Dreamsploitation: Soft Focus Sound of Today
From Here To There Records

Recordings assembled from samples can be as inspired as Amon Tobin's Permutation or as middling as Ekkehard Ehlers' Betrieb and Andrew Pekler's Nocturnes, False Dawns & Breakdowns. Without question, Chuck Blazevic's Dreamsploitation opus Soft Focus Sound of Today belongs in the former category. Though he only initiated the project in summer 2007, the twenty-three-year-old record Bedford, Nova Scotia native brings a fetishist's love for detail and a composer's ear for melody and arrangement to the fourteen tracks on the forty-eight-minute release. Stitched together using the rare Monome 256 sampler, Blazevic combines dozens of micro-samples lifted from obscure vinyl releases with recordings of his own instrument playing which, true to genre form, are then reshaped and re-formatted into galaxial tapestries that variously reference ‘60s lounge music, B-movie soundtracks, disco, and acoustic jazz. Sounds float in and out of the heady mix as one track after another briefly transports the listener to half-remembered dreamscapes.

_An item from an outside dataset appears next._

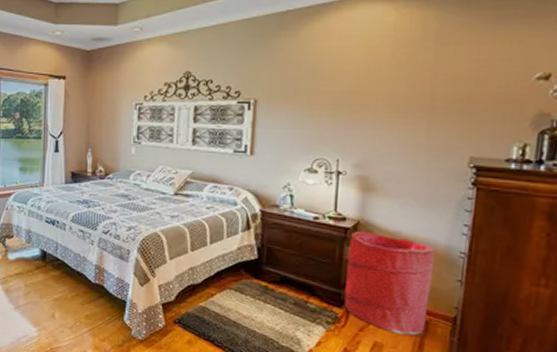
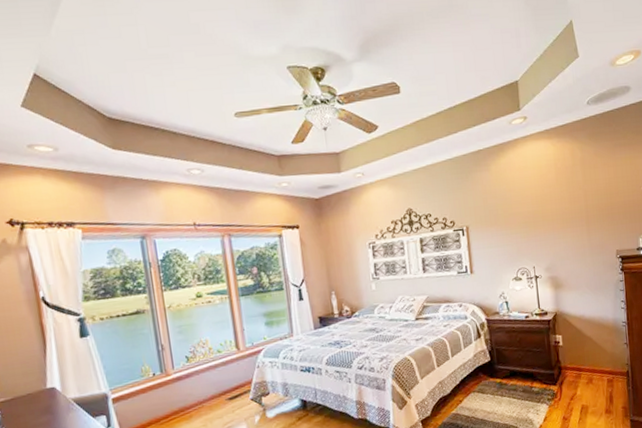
laundry hamper: present [344,231,435,336] -> none [552,319,611,395]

The album's sunlit spirit asserts itself immediately in “The Night Everything Changed,” a dizzying kaleidoscope of breezy female vocalizing, shimmering keyboard patterns, gently funky, and bass-thumping rhythms, and the tracks that follow make good on its promise. Blazevic nicely digs into instrumental clip-hop on “Major Seventh Gates” with dusty piano and vibes melodies and acoustic bass lines swimming across a snappy pulse while “Monochrome” sounds anything but single-hued when its jubilant female voices and charging breaks appear. The disc's full of steaming roller-coasters (e.g., “Our Future Salad Days,” “Flashback, Temporal Bliss, Flashback,” “Death to the Chuck I Hate”) where blissful waves of strings and pianos are buoyed by swinging rhythms.

Blazevic's no lazy artisan who slaps samples and beats together and calls it a day. Instead, the intricacy of a given tune's construction reveals the workings of an immersive sensibility. Listen, for example, to the inspired tempo shifts in “Continue to Dream, If Only Sleeping” and how he deftly turns the beat around. He further distinguishes the Dreamsploitation style from the competition by eschewing synths and MIDI for natural-sounding materials that are often orchestral in origin and reveal a love for pop arrangers and film composers of the 1960s. At present, Dreamsploitation may be as obscure a name as the plundered materials constituting Soft Focus Sound of Today but, if there's any justice in the world, that won't last long.